* Exercise brief: Could you give back the records exactly, taking out the pictures?

===== Material for this exercise =====

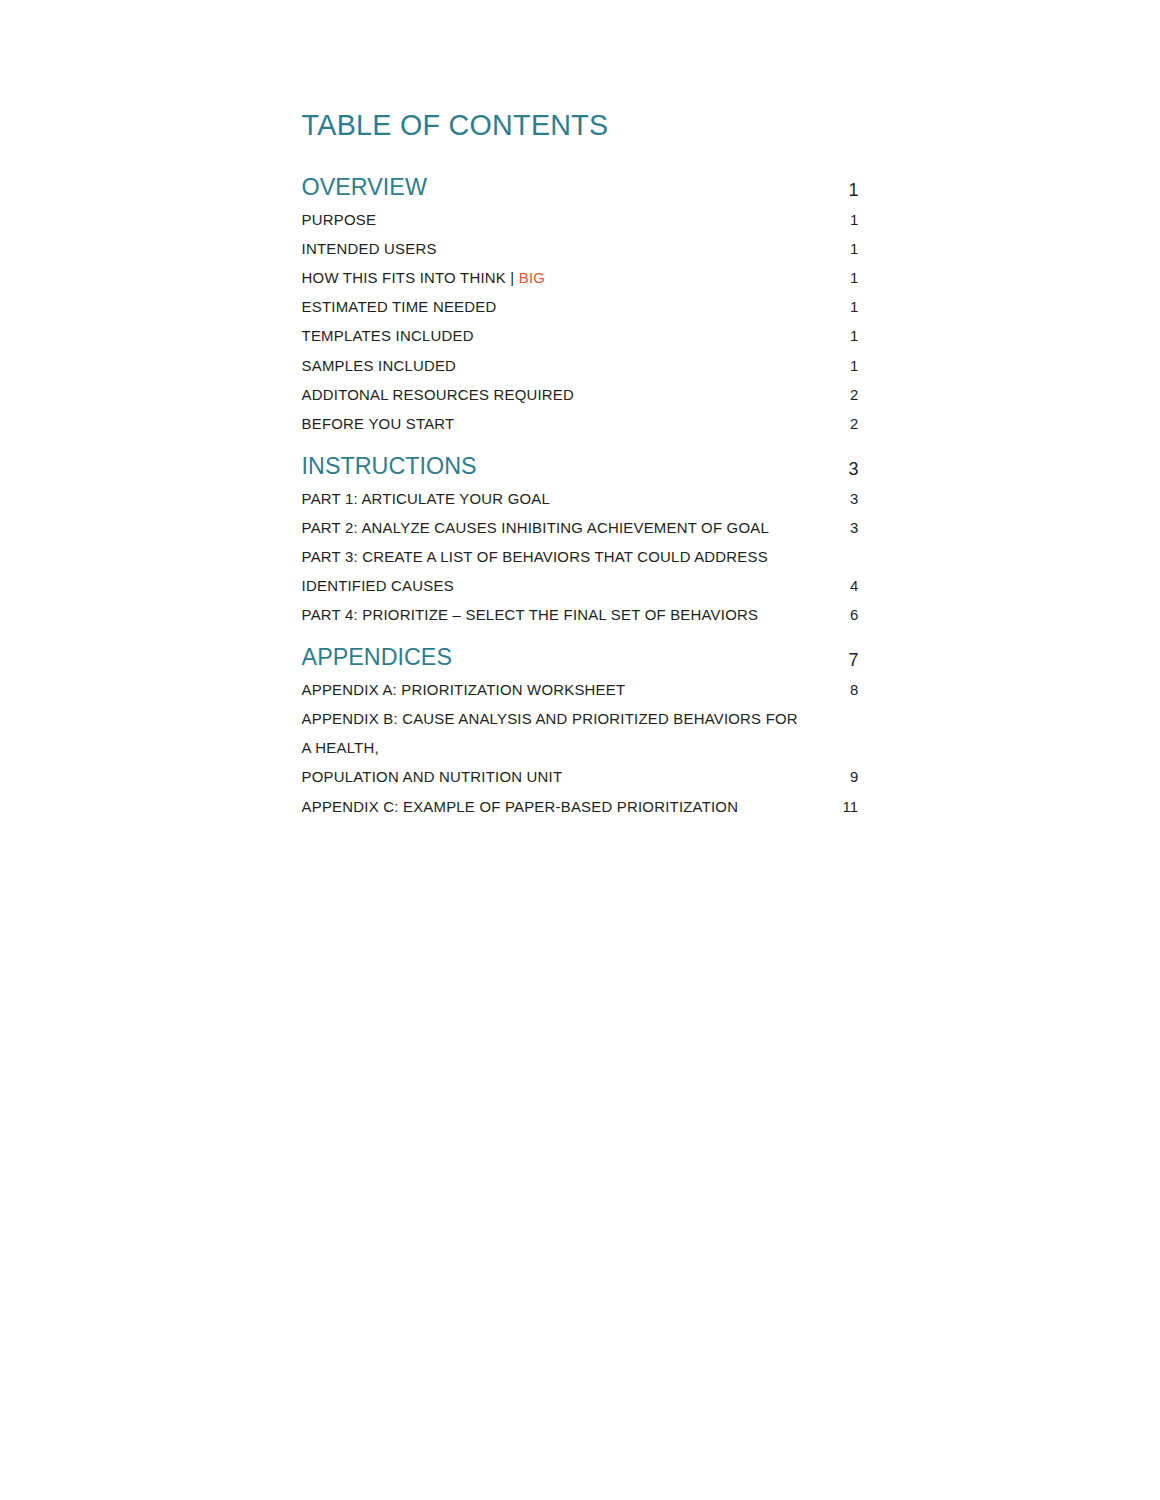TABLE OF CONTENTS
| OVERVIEW | 1 |
| PURPOSE | 1 |
| INTENDED USERS | 1 |
| HOW THIS FITS INTO THINK / BIG | 1 |
| ESTIMATED TIME NEEDED | 1 |
| TEMPLATES INCLUDED | 1 |
| SAMPLES INCLUDED | 1 |
| ADDITONAL RESOURCES REQUIRED | 2 |
| BEFORE YOU START | 2 |
| INSTRUCTIONS | 3 |
| PART 1: ARTICULATE YOUR GOAL | 3 |
| PART 2: ANALYZE CAUSES INHIBITING ACHIEVEMENT OF GOAL | 3 |
| PART 3: CREATE A LIST OF BEHAVIORS THAT COULD ADDRESS IDENTIFIED CAUSES | 4 |
| PART 4: PRIORITIZE – SELECT THE FINAL SET OF BEHAVIORS | 6 |
| APPENDICES | 7 |
| APPENDIX A: PRIORITIZATION WORKSHEET | 8 |
| APPENDIX B: CAUSE ANALYSIS AND PRIORITIZED BEHAVIORS FOR A HEALTH, | |
| POPULATION AND NUTRITION UNIT | 9 |
| APPENDIX C: EXAMPLE OF PAPER-BASED PRIORITIZATION | 11 |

=====

* Result for this exercise:
TABLE OF CONTENTS
| OVERVIEW | 1 |
| PURPOSE | 1 |
| INTENDED USERS | 1 |
| HOW THIS FITS INTO THINK / BIG | 1 |
| ESTIMATED TIME NEEDED | 1 |
| TEMPLATES INCLUDED | 1 |
| SAMPLES INCLUDED | 1 |
| ADDITONAL RESOURCES REQUIRED | 2 |
| BEFORE YOU START | 2 |
| INSTRUCTIONS | 3 |
| PART 1: ARTICULATE YOUR GOAL | 3 |
| PART 2: ANALYZE CAUSES INHIBITING ACHIEVEMENT OF GOAL | 3 |
| PART 3: CREATE A LIST OF BEHAVIORS THAT COULD ADDRESS IDENTIFIED CAUSES | 4 |
| PART 4: PRIORITIZE – SELECT THE FINAL SET OF BEHAVIORS | 6 |
| APPENDICES | 7 |
| APPENDIX A: PRIORITIZATION WORKSHEET | 8 |
| APPENDIX B: CAUSE ANALYSIS AND PRIORITIZED BEHAVIORS FOR A HEALTH, | |
| POPULATION AND NUTRITION UNIT | 9 |
| APPENDIX C: EXAMPLE OF PAPER-BASED PRIORITIZATION | 11 |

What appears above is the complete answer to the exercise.